─── Provided records ───
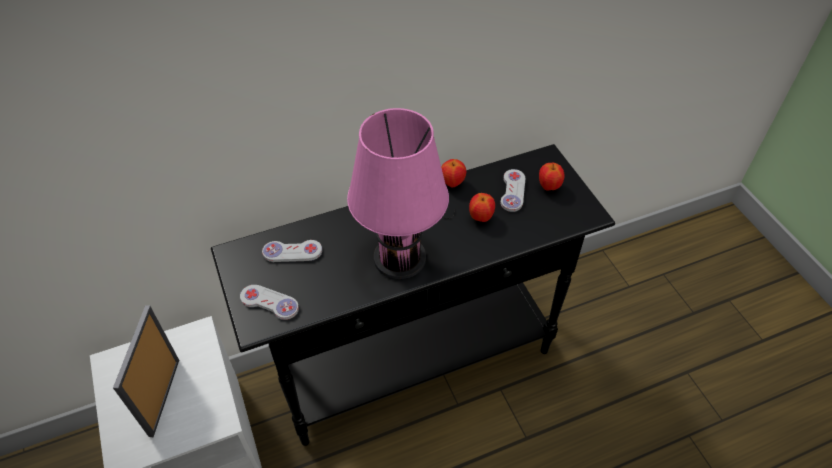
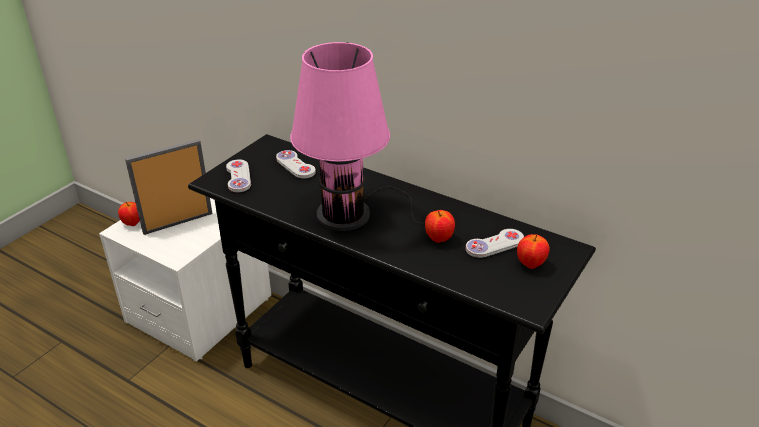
camera: 55 degrees right, 15 degrees down
apple [441,159,466,187] -> apple moved to [118,202,140,226]

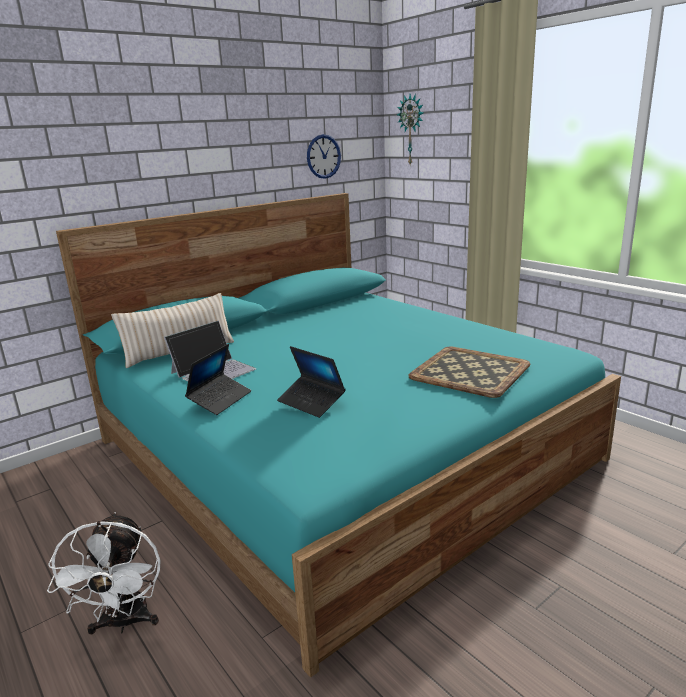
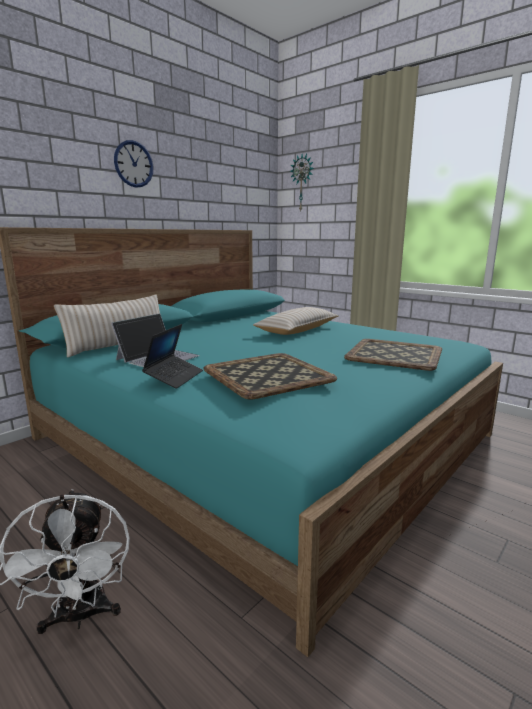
camera: 10 degrees left, 5 degrees down
laptop [277,346,346,418] -> tray [203,353,337,399]
wall clock [307,134,341,179] -> wall clock moved to [114,140,154,188]
none -> beige pillow [253,307,339,335]

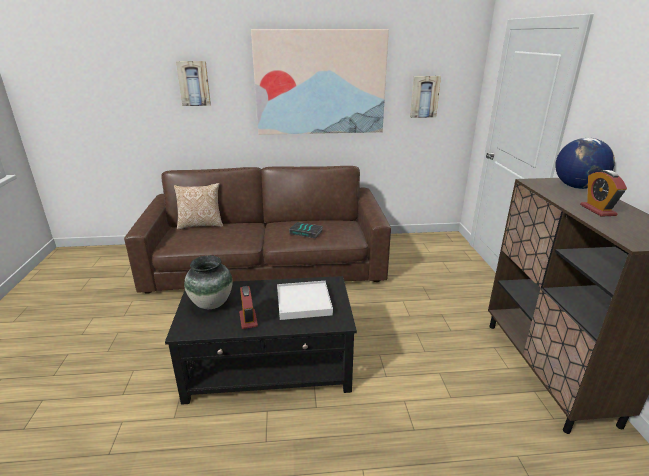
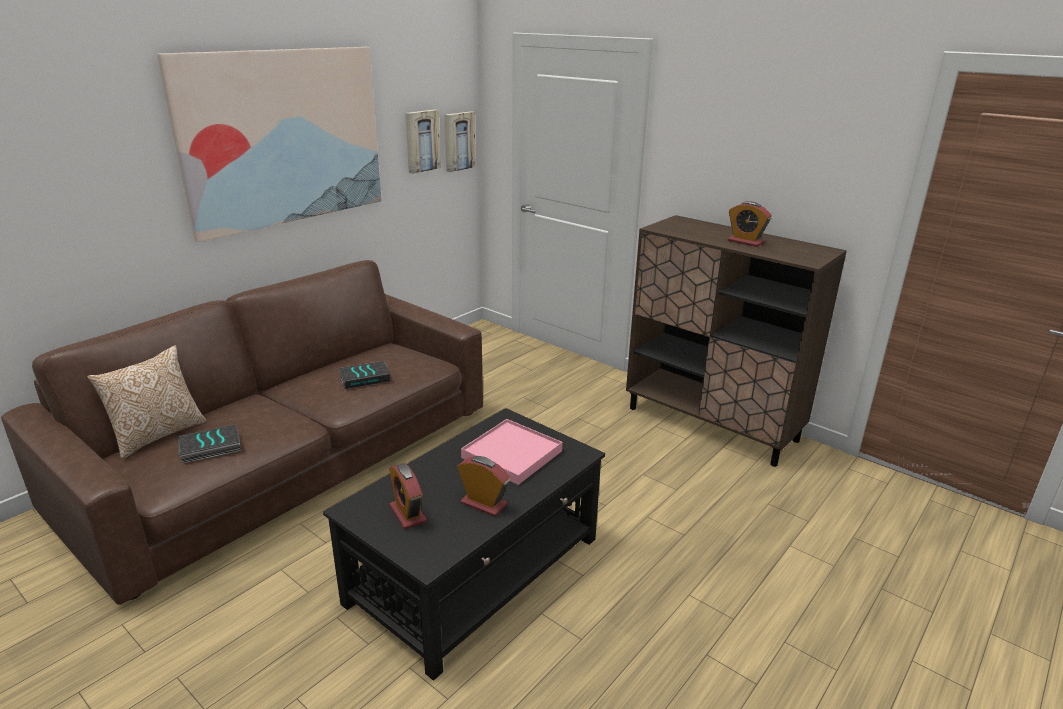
camera: 45 degrees left, 0 degrees up
picture [176,61,211,106] -> picture moved to [444,111,476,172]
vase [184,255,233,309] -> alarm clock [389,463,427,529]
white tray [277,281,333,320] -> pink tray [461,419,562,485]
globe [555,138,615,189] -> none
none -> book [179,424,241,464]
───
**Task statement:** Each line from the start of the entries above through the line with "vase [184,255,233,309] ->" should be duplicated exactly, leaving out the pictures.

**Reply:**
camera: 55 degrees right, 15 degrees down
apple [441,159,466,187] -> apple moved to [118,202,140,226]

camera: 10 degrees left, 5 degrees down
laptop [277,346,346,418] -> tray [203,353,337,399]
wall clock [307,134,341,179] -> wall clock moved to [114,140,154,188]
none -> beige pillow [253,307,339,335]

camera: 45 degrees left, 0 degrees up
picture [176,61,211,106] -> picture moved to [444,111,476,172]
vase [184,255,233,309] -> alarm clock [389,463,427,529]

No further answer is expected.